In a related administrative and cease-and-desist proceeding, the commission also issued a settled order against Stumacher finding that he engaged in improper professional conduct and violated certain securities rules. According to the settlement documents, he was suspended from practicing before the SEC and required to cease and desist from committing or causing any further violations of the provisions charged.

Furthermore, in a related civil action, the SEC charged VWB and two other individuals with accounting fraud related to the company’s annual and quarterly filings and the issuance of false and misleading press releases. The two individuals are former CEO and principal financial and accounting officer Vernon Jeffrey Harrell and VWB’s largest shareholder, David J. Aubel.

Harrell and Aubel could not be reached for comment.

According to the commission’s complaint, from at least April 2003 to November 2005, VWB — at the direction of its then sole officer and director, Harrell — purportedly filed annual and quarterly reports with the commission that, among other things, materially overstated its revenues, improperly accounted for a failed acquisition, and understated its net losses.

Harrell maintained VWB’s books and records, created its financial statements, and certified the company’s annual reports for 2002 and 2003, as well as its quarterly reports for 2002 to 2004, which he knew, or was severely reckless in not knowing, contained material misstatements and omissions.

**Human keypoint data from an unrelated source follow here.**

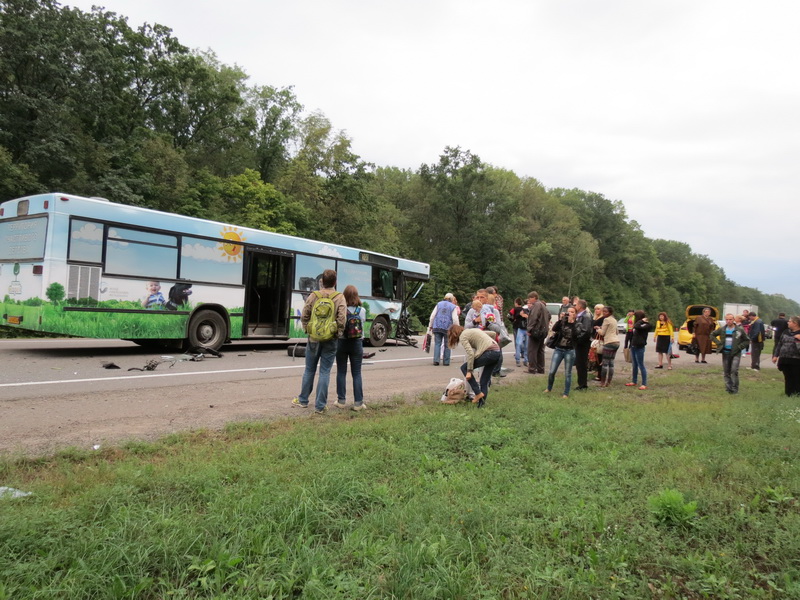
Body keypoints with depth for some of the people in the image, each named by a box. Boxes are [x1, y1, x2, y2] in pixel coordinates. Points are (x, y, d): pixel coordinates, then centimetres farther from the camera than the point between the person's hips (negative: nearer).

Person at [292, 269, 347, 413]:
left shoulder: (313, 296, -2)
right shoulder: (340, 298, -7)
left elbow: (304, 316, -1)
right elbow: (342, 320, -13)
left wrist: (307, 329, 12)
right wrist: (338, 333, 0)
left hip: (314, 338, 2)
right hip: (331, 340, -1)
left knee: (309, 370, 15)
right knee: (325, 372, 4)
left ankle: (303, 400, 27)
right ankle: (320, 405, 6)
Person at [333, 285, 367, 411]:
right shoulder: (362, 311, -5)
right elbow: (363, 327, 3)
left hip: (341, 343, -1)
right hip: (357, 344, 1)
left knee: (341, 372, 10)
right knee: (357, 374, 6)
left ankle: (341, 401, 15)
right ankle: (358, 402, 7)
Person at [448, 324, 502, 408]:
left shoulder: (463, 336, 2)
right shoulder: (472, 331, 26)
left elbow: (470, 354, -11)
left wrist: (469, 371, -8)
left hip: (489, 353, -9)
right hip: (497, 351, 9)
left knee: (464, 368, 6)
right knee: (485, 380, 14)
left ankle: (478, 393, 2)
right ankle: (482, 401, 10)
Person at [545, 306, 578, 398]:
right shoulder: (562, 322, 4)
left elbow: (575, 334, -19)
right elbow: (554, 329, -13)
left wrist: (572, 322, -20)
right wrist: (561, 319, -20)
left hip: (570, 351, -2)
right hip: (558, 349, 2)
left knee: (567, 373, 4)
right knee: (552, 372, 2)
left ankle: (566, 394, 15)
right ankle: (549, 389, 25)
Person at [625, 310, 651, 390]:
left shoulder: (645, 325, -12)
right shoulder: (639, 325, 13)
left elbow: (636, 326, -30)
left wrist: (642, 320, -16)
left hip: (639, 347, -9)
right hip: (633, 347, 9)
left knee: (641, 365, -5)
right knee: (635, 365, 16)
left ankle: (644, 384, -1)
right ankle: (634, 381, 25)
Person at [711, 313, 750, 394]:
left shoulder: (740, 330, -3)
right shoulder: (722, 329, 3)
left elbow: (747, 340, 6)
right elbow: (712, 335, 15)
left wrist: (740, 347, -7)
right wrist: (719, 343, 2)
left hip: (736, 353, -3)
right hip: (725, 353, 3)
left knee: (734, 370, -13)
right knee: (726, 371, 7)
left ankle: (735, 388, -4)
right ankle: (728, 387, 17)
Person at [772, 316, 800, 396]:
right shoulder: (785, 332, 12)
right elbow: (779, 344, 17)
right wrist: (776, 355, 12)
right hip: (785, 360, 5)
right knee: (788, 379, 12)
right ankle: (789, 395, 20)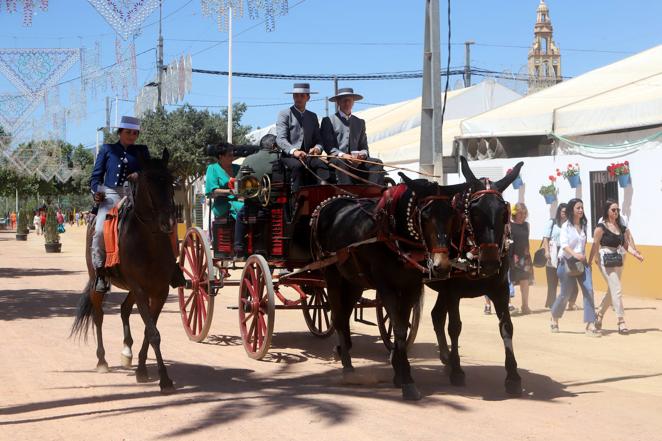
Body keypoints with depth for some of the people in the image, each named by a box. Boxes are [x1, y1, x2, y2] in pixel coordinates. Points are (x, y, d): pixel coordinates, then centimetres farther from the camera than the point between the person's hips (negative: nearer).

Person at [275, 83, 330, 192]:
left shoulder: (313, 117, 22)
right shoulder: (284, 114, 7)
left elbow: (318, 139, 17)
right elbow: (280, 139, -6)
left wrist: (317, 148, -10)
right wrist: (294, 151, -26)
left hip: (308, 155, 3)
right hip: (289, 155, -3)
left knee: (321, 164, -29)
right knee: (297, 166, -36)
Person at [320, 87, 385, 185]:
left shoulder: (360, 122, 24)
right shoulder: (328, 121, 10)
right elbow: (328, 146, 0)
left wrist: (362, 155, -4)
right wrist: (342, 155, -17)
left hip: (356, 161, 4)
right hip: (336, 159, -4)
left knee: (377, 163, -22)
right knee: (339, 162, -38)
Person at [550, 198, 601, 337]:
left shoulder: (583, 225, 10)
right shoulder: (566, 226, -8)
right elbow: (564, 244, -23)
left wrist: (586, 259, 16)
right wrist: (574, 254, -38)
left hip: (582, 262, 5)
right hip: (568, 262, -5)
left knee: (589, 290, -10)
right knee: (565, 293, 3)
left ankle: (590, 325, -11)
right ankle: (554, 319, 29)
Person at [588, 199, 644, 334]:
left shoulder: (621, 226, 10)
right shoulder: (601, 227, -8)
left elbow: (626, 244, 8)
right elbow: (595, 246, -8)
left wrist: (636, 254, -9)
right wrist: (589, 263, -8)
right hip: (606, 261, -7)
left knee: (612, 291, 15)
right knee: (617, 290, -11)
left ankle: (599, 315, 34)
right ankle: (621, 321, -8)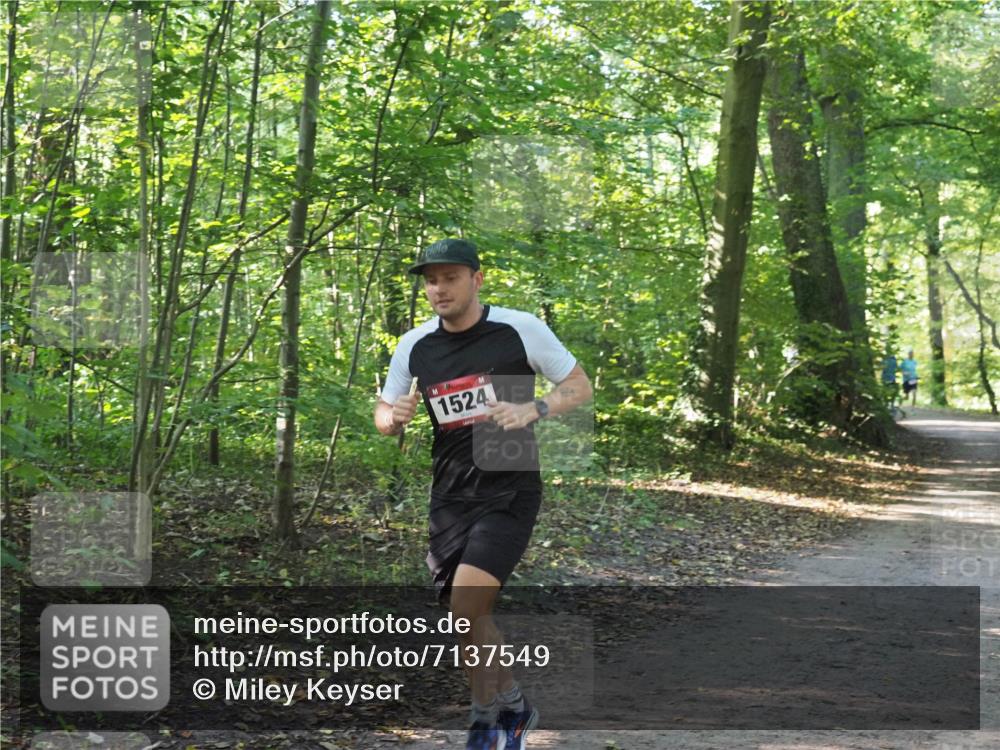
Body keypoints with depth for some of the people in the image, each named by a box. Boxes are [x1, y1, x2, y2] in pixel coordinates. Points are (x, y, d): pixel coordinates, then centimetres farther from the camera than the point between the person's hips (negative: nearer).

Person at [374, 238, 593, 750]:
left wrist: (530, 410, -20)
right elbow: (384, 412, 14)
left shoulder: (519, 329, -8)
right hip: (450, 493, 5)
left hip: (509, 490, -5)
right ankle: (512, 705, 31)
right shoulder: (414, 346, 3)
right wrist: (393, 417, -11)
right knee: (469, 616, 9)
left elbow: (579, 386, -2)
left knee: (465, 607, -18)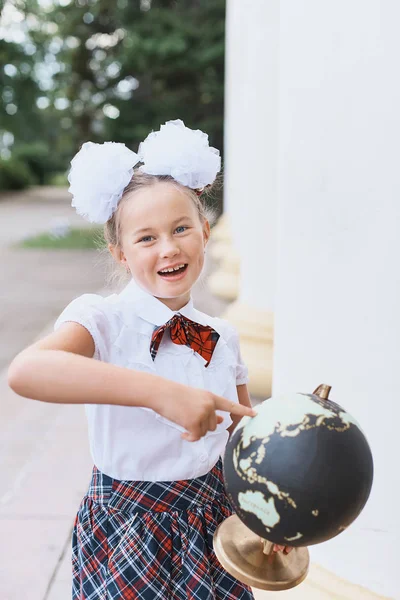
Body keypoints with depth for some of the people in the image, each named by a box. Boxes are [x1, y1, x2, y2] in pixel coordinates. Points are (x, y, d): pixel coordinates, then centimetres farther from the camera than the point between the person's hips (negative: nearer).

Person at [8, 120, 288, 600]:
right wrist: (160, 391, -46)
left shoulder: (223, 338, 0)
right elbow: (25, 371, -39)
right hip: (128, 533, -4)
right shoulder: (104, 319, -17)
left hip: (211, 525, 5)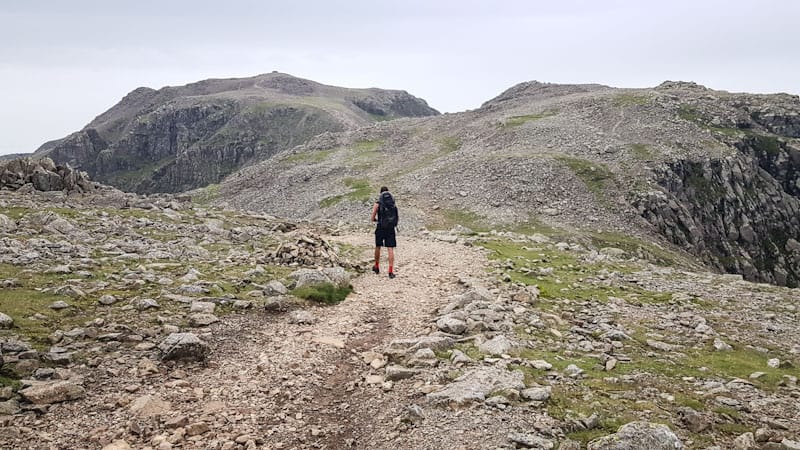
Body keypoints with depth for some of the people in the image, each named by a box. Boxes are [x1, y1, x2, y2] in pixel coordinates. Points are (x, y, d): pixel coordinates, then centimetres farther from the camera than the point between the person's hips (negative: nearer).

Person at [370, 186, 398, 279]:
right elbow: (396, 218, 9)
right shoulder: (393, 205, 5)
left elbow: (372, 218, -4)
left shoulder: (377, 204, -4)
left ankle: (377, 267, 32)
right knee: (390, 249, 0)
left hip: (381, 228, -1)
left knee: (378, 247, 18)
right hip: (391, 228, 1)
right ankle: (391, 271, -8)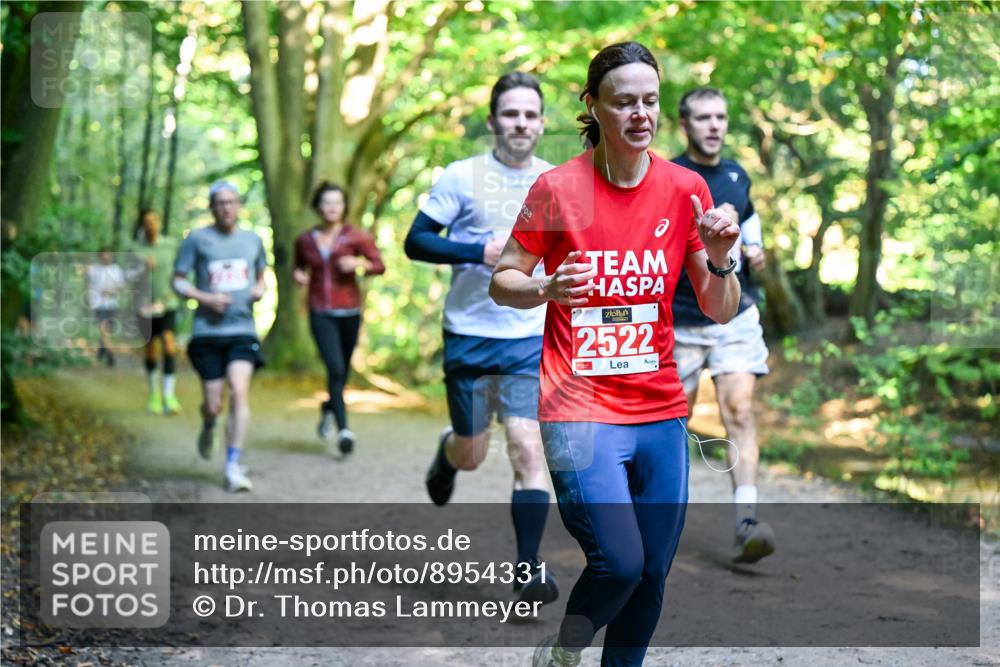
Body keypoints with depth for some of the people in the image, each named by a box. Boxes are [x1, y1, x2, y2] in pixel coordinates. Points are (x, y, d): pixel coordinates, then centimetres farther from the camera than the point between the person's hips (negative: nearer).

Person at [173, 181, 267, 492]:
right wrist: (206, 298, -12)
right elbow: (178, 281, 3)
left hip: (243, 330, 1)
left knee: (239, 391, -18)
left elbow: (261, 276, 25)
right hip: (207, 331, -1)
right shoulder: (198, 239, 1)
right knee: (213, 404, 1)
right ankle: (208, 427, 40)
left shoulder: (253, 240, 10)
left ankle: (233, 466, -16)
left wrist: (259, 289, 2)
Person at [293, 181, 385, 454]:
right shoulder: (305, 240, 6)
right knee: (335, 368, -16)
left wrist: (359, 263, -18)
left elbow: (379, 266, 1)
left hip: (349, 312, 1)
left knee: (343, 370, 12)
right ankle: (344, 430, -18)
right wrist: (298, 276, 1)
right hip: (321, 314, -1)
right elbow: (300, 266, 24)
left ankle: (329, 408, 44)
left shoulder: (356, 237, 0)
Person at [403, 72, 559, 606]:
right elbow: (416, 241, -6)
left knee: (527, 450, -12)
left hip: (532, 340, 1)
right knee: (472, 454, 9)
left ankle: (528, 570, -6)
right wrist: (480, 252, -18)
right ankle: (446, 451, 47)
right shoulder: (462, 177, -4)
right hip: (470, 336, -1)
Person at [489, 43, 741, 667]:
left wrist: (719, 259, -15)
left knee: (652, 575, 7)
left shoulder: (686, 189, 2)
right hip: (581, 410, -4)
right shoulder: (557, 188, -5)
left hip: (661, 410, 4)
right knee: (619, 562, -16)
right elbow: (502, 281, 3)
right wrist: (545, 288, -18)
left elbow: (721, 311, 6)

The complaint also alleges that from November 2003 to September 2006, Harrell and Aubel issued a series of false and misleading press releases about VWB. They then allegedly took advantage of the company’s artificially inflated stock price; Aubel purportedly dumped millions of shares of VWB stock into the market, reaping millions of dollars. Harrell allegedly participated in the scheme by signing bogus stock issuance resolutions that allowed Aubel to sell the shares immediately after he received them. Throughout this time, neither Harrell nor Aubel reported their ownership of VWB stock, or changes in their ownership, according to the complaint.

Among the charges, Aubel is accused of aiding and abetting VWB’s violations of the antifraud provisions of securities law. The SEC charged Harrell with knowingly circumventing or failing to implement a system of internal controls, knowingly falsifying VWB books and records, and falsely certifying a number of the company’s annual and quarterly reports. Harrell and Aubel were also charged with violations arising from their failure to report their ownership of company stock.

The commission’s complaint seeks permanent injunctions against VWB, Harrell, and Aubel, enjoining them from future violations of the provisions charged, an order requiring that VWB and Aubel disgorge their ill-gotten gains, with prejudgment interest, and imposing civil penalties against Harrell and Aubel. The SEC also seeks a penny-stock bar against Harrell and Aubel and an officer and director bar against Harrell.